Data to examine below:
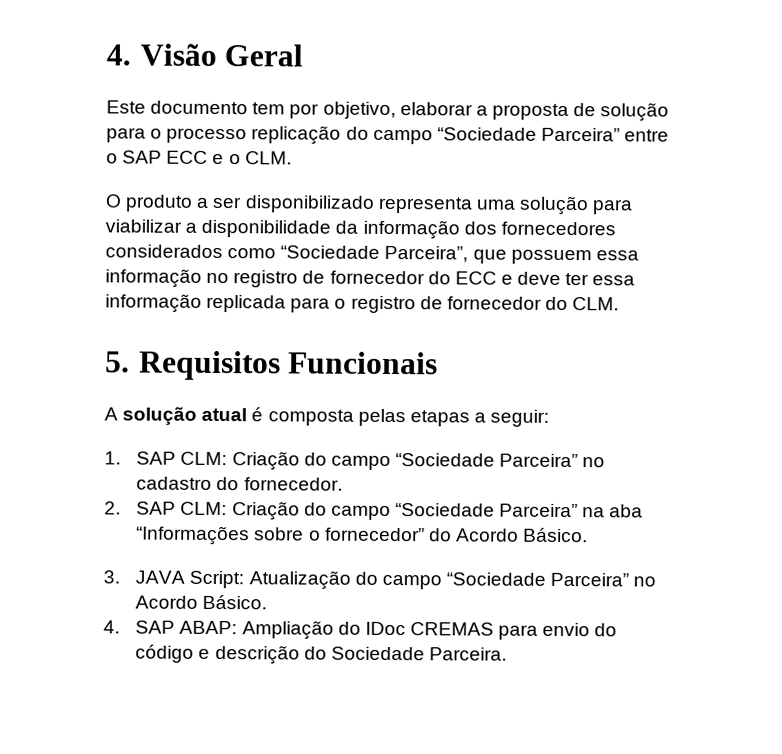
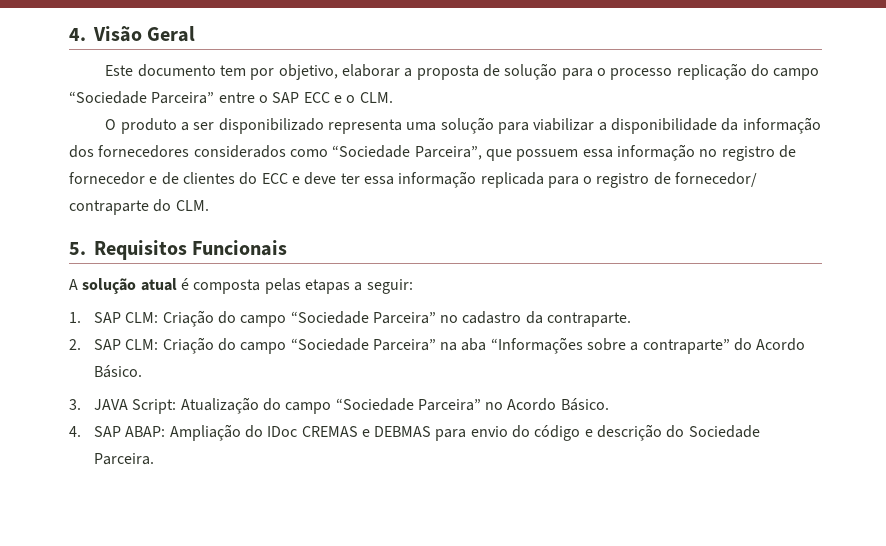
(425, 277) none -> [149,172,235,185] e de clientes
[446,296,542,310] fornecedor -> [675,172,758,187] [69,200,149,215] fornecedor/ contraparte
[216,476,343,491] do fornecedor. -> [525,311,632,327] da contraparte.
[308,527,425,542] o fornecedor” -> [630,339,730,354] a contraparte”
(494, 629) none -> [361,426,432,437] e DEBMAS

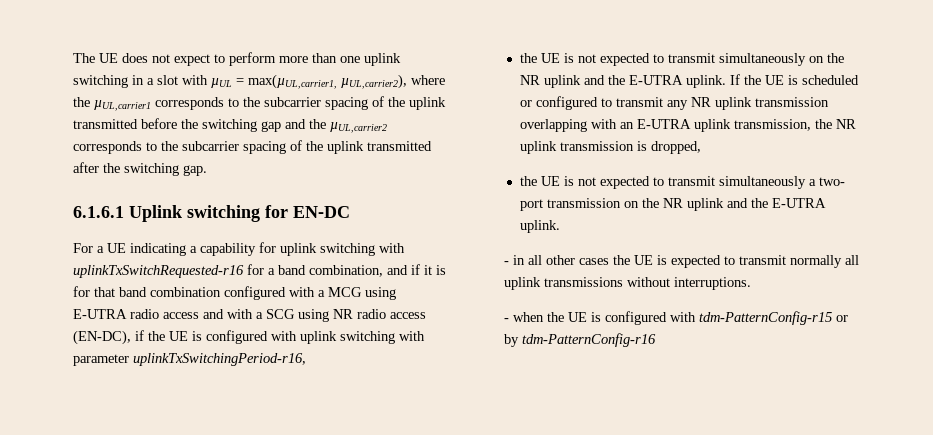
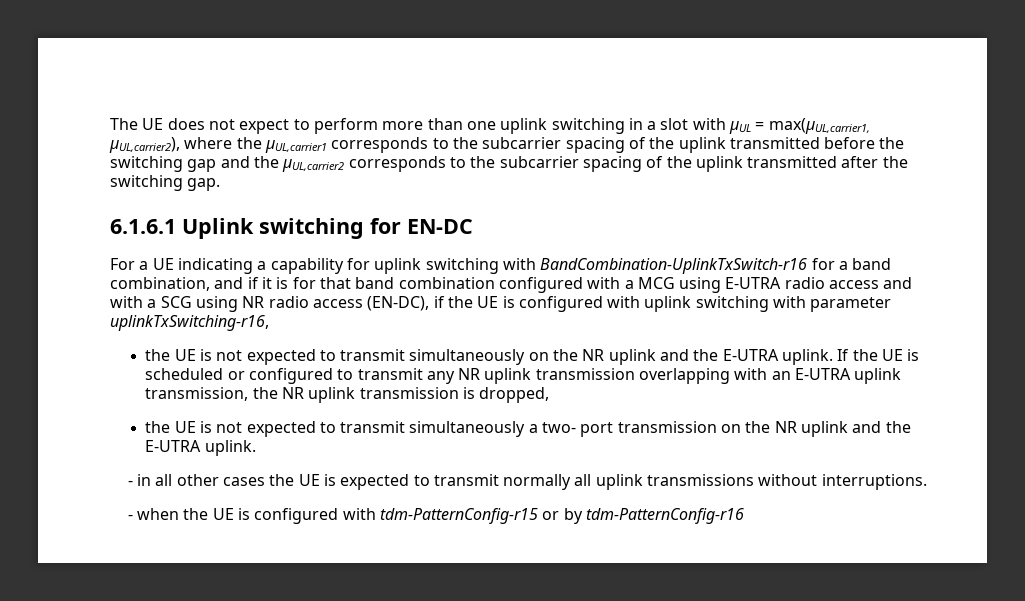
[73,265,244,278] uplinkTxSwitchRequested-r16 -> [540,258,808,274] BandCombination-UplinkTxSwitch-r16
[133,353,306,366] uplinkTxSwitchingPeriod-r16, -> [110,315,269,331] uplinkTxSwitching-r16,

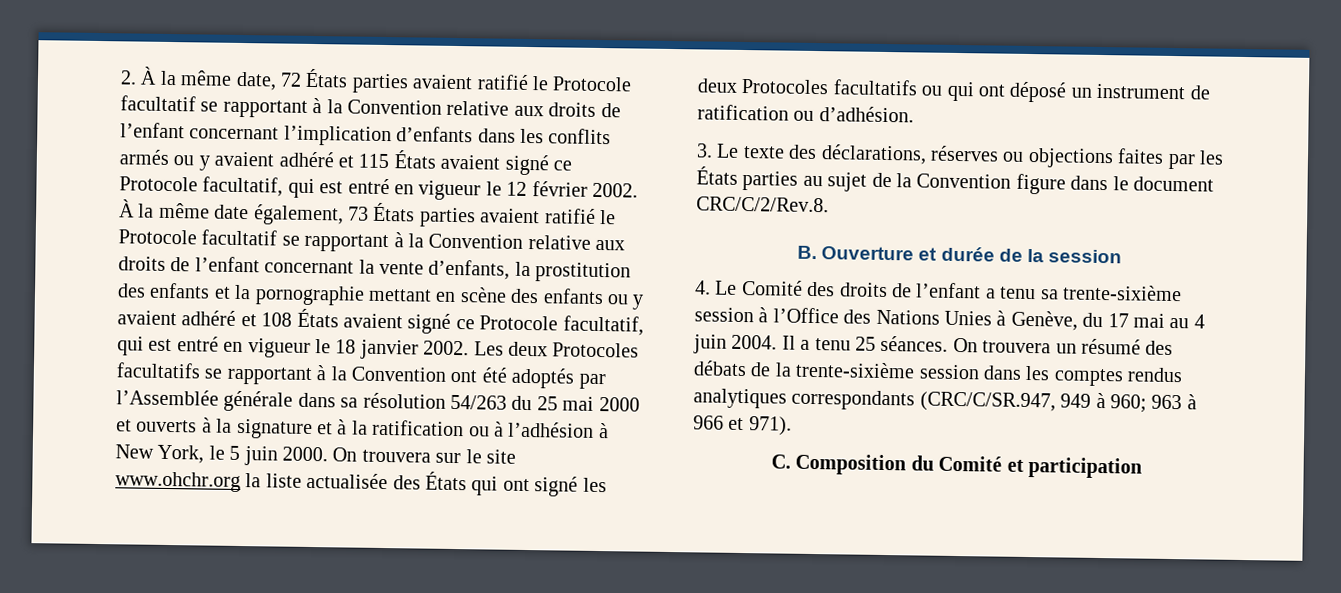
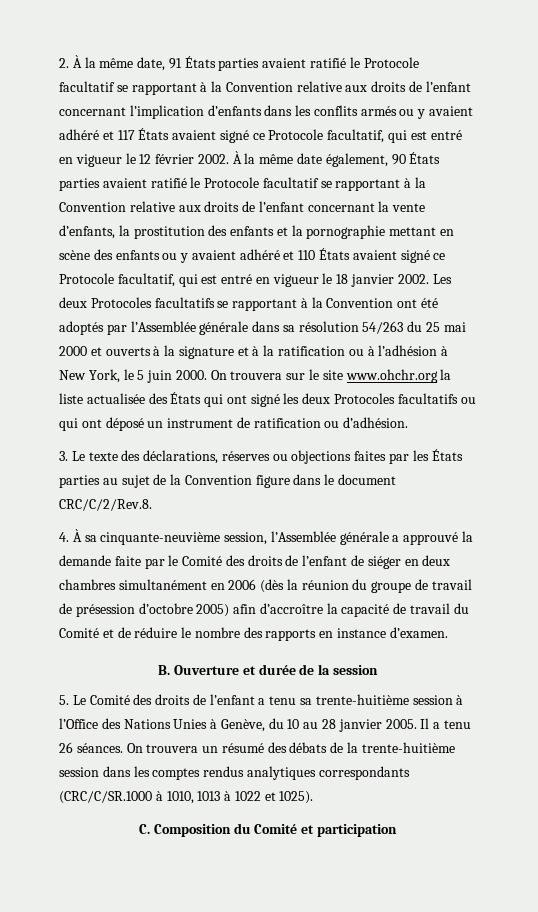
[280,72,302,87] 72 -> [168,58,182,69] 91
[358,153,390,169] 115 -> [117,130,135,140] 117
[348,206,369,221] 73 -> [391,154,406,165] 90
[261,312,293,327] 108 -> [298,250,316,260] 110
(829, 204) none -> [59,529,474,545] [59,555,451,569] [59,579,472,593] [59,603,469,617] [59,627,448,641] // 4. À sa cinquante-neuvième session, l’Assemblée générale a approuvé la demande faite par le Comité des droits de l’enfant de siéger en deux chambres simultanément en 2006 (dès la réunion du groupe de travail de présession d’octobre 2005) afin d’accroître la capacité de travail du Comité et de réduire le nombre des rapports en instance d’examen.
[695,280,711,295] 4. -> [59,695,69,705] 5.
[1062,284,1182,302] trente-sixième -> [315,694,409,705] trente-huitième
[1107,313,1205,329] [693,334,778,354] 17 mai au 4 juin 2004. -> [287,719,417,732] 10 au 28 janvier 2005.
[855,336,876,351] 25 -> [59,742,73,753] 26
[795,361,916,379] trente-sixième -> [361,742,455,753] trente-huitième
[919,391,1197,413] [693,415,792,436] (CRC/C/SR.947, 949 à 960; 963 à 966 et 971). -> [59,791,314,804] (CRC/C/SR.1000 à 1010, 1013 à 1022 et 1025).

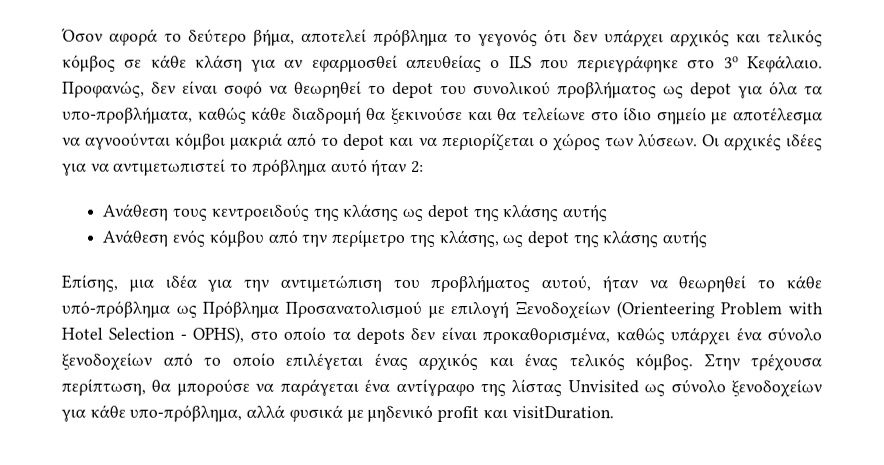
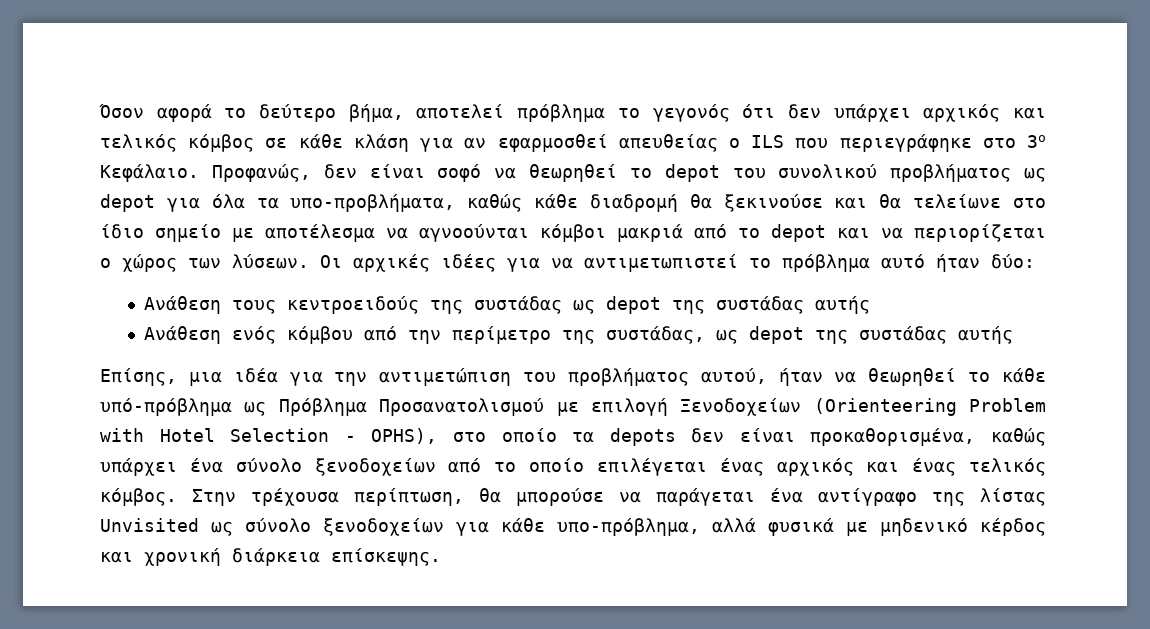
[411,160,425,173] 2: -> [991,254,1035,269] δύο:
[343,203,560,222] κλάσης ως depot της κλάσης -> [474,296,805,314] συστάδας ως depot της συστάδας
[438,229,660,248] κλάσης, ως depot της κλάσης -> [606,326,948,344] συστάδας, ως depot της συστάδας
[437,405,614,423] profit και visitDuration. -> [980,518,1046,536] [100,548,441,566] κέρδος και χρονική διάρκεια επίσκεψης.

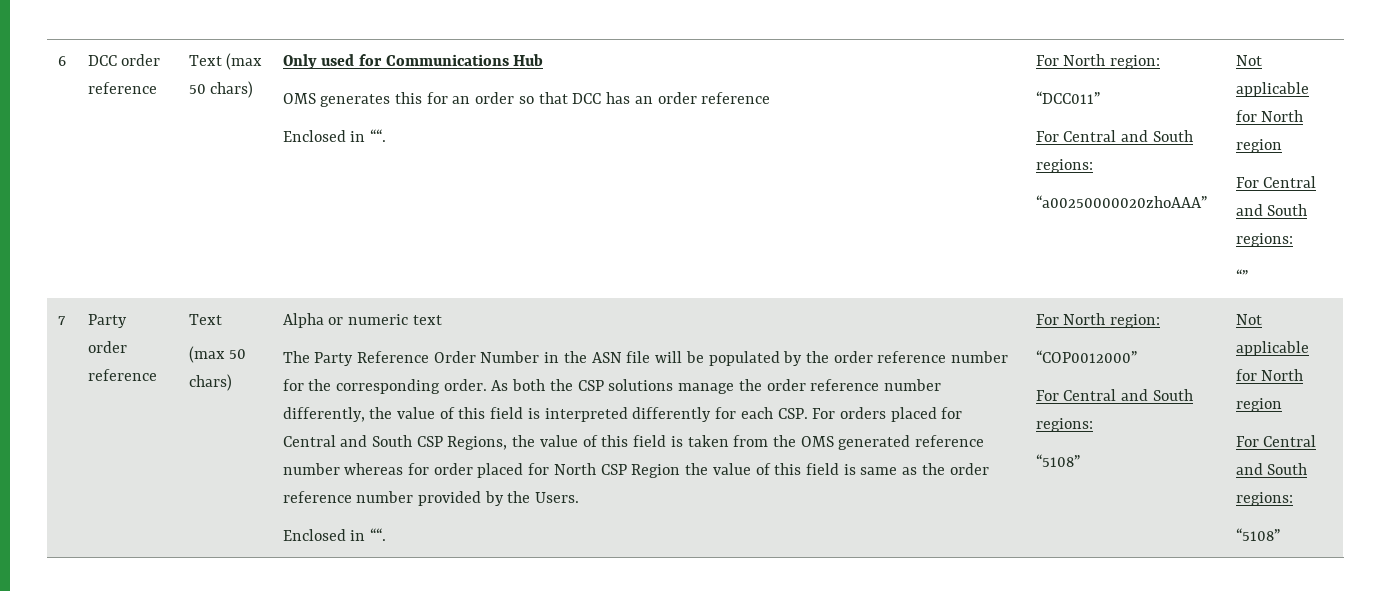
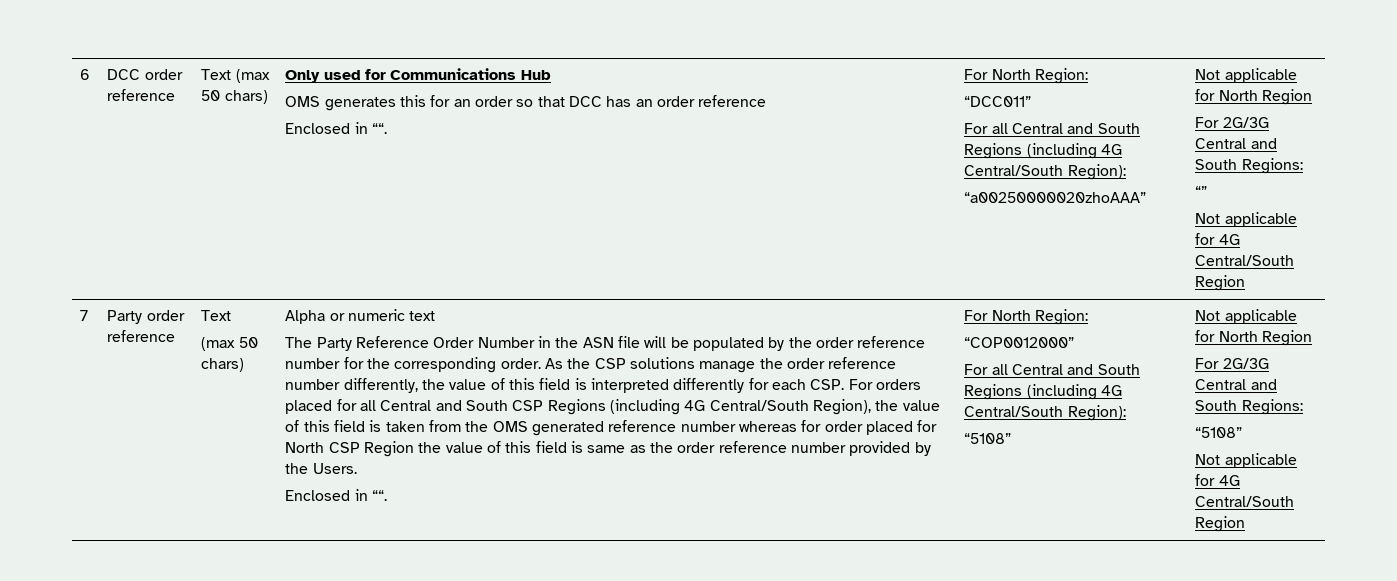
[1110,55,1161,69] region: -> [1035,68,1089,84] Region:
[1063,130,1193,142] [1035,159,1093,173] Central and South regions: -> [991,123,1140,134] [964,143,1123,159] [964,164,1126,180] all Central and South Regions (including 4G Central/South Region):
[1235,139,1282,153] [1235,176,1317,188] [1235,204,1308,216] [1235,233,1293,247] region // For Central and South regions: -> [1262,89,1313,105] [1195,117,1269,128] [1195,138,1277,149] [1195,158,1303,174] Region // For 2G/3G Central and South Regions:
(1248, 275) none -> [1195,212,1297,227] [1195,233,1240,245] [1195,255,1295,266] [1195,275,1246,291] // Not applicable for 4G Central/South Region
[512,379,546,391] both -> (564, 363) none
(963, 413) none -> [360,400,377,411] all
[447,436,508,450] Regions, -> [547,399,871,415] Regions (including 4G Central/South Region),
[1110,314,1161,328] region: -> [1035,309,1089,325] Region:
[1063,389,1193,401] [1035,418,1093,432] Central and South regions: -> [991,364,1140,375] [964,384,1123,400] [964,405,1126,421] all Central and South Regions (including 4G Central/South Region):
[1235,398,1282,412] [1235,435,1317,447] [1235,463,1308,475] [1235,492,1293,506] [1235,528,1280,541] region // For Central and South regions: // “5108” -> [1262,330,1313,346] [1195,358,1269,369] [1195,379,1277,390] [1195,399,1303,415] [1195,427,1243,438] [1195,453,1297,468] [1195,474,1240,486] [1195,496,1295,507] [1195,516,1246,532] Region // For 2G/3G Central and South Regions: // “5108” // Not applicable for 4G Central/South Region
End of Data to examine.
◆ **Task to carry out**
Print the full listing again exactly, and drop every image from it.

◆ **Result**
(425, 277) none -> [149,172,235,185] e de clientes
[446,296,542,310] fornecedor -> [675,172,758,187] [69,200,149,215] fornecedor/ contraparte
[216,476,343,491] do fornecedor. -> [525,311,632,327] da contraparte.
[308,527,425,542] o fornecedor” -> [630,339,730,354] a contraparte”
(494, 629) none -> [361,426,432,437] e DEBMAS

[73,265,244,278] uplinkTxSwitchRequested-r16 -> [540,258,808,274] BandCombination-UplinkTxSwitch-r16
[133,353,306,366] uplinkTxSwitchingPeriod-r16, -> [110,315,269,331] uplinkTxSwitching-r16,

[280,72,302,87] 72 -> [168,58,182,69] 91
[358,153,390,169] 115 -> [117,130,135,140] 117
[348,206,369,221] 73 -> [391,154,406,165] 90
[261,312,293,327] 108 -> [298,250,316,260] 110
(829, 204) none -> [59,529,474,545] [59,555,451,569] [59,579,472,593] [59,603,469,617] [59,627,448,641] // 4. À sa cinquante-neuvième session, l’Assemblée générale a approuvé la demande faite par le Comité des droits de l’enfant de siéger en deux chambres simultanément en 2006 (dès la réunion du groupe de travail de présession d’octobre 2005) afin d’accroître la capacité de travail du Comité et de réduire le nombre des rapports en instance d’examen.
[695,280,711,295] 4. -> [59,695,69,705] 5.
[1062,284,1182,302] trente-sixième -> [315,694,409,705] trente-huitième
[1107,313,1205,329] [693,334,778,354] 17 mai au 4 juin 2004. -> [287,719,417,732] 10 au 28 janvier 2005.
[855,336,876,351] 25 -> [59,742,73,753] 26
[795,361,916,379] trente-sixième -> [361,742,455,753] trente-huitième
[919,391,1197,413] [693,415,792,436] (CRC/C/SR.947, 949 à 960; 963 à 966 et 971). -> [59,791,314,804] (CRC/C/SR.1000 à 1010, 1013 à 1022 et 1025).

[411,160,425,173] 2: -> [991,254,1035,269] δύο:
[343,203,560,222] κλάσης ως depot της κλάσης -> [474,296,805,314] συστάδας ως depot της συστάδας
[438,229,660,248] κλάσης, ως depot της κλάσης -> [606,326,948,344] συστάδας, ως depot της συστάδας
[437,405,614,423] profit και visitDuration. -> [980,518,1046,536] [100,548,441,566] κέρδος και χρονική διάρκεια επίσκεψης.

[1110,55,1161,69] region: -> [1035,68,1089,84] Region:
[1063,130,1193,142] [1035,159,1093,173] Central and South regions: -> [991,123,1140,134] [964,143,1123,159] [964,164,1126,180] all Central and South Regions (including 4G Central/South Region):
[1235,139,1282,153] [1235,176,1317,188] [1235,204,1308,216] [1235,233,1293,247] region // For Central and South regions: -> [1262,89,1313,105] [1195,117,1269,128] [1195,138,1277,149] [1195,158,1303,174] Region // For 2G/3G Central and South Regions:
(1248, 275) none -> [1195,212,1297,227] [1195,233,1240,245] [1195,255,1295,266] [1195,275,1246,291] // Not applicable for 4G Central/South Region
[512,379,546,391] both -> (564, 363) none
(963, 413) none -> [360,400,377,411] all
[447,436,508,450] Regions, -> [547,399,871,415] Regions (including 4G Central/South Region),
[1110,314,1161,328] region: -> [1035,309,1089,325] Region:
[1063,389,1193,401] [1035,418,1093,432] Central and South regions: -> [991,364,1140,375] [964,384,1123,400] [964,405,1126,421] all Central and South Regions (including 4G Central/South Region):
[1235,398,1282,412] [1235,435,1317,447] [1235,463,1308,475] [1235,492,1293,506] [1235,528,1280,541] region // For Central and South regions: // “5108” -> [1262,330,1313,346] [1195,358,1269,369] [1195,379,1277,390] [1195,399,1303,415] [1195,427,1243,438] [1195,453,1297,468] [1195,474,1240,486] [1195,496,1295,507] [1195,516,1246,532] Region // For 2G/3G Central and South Regions: // “5108” // Not applicable for 4G Central/South Region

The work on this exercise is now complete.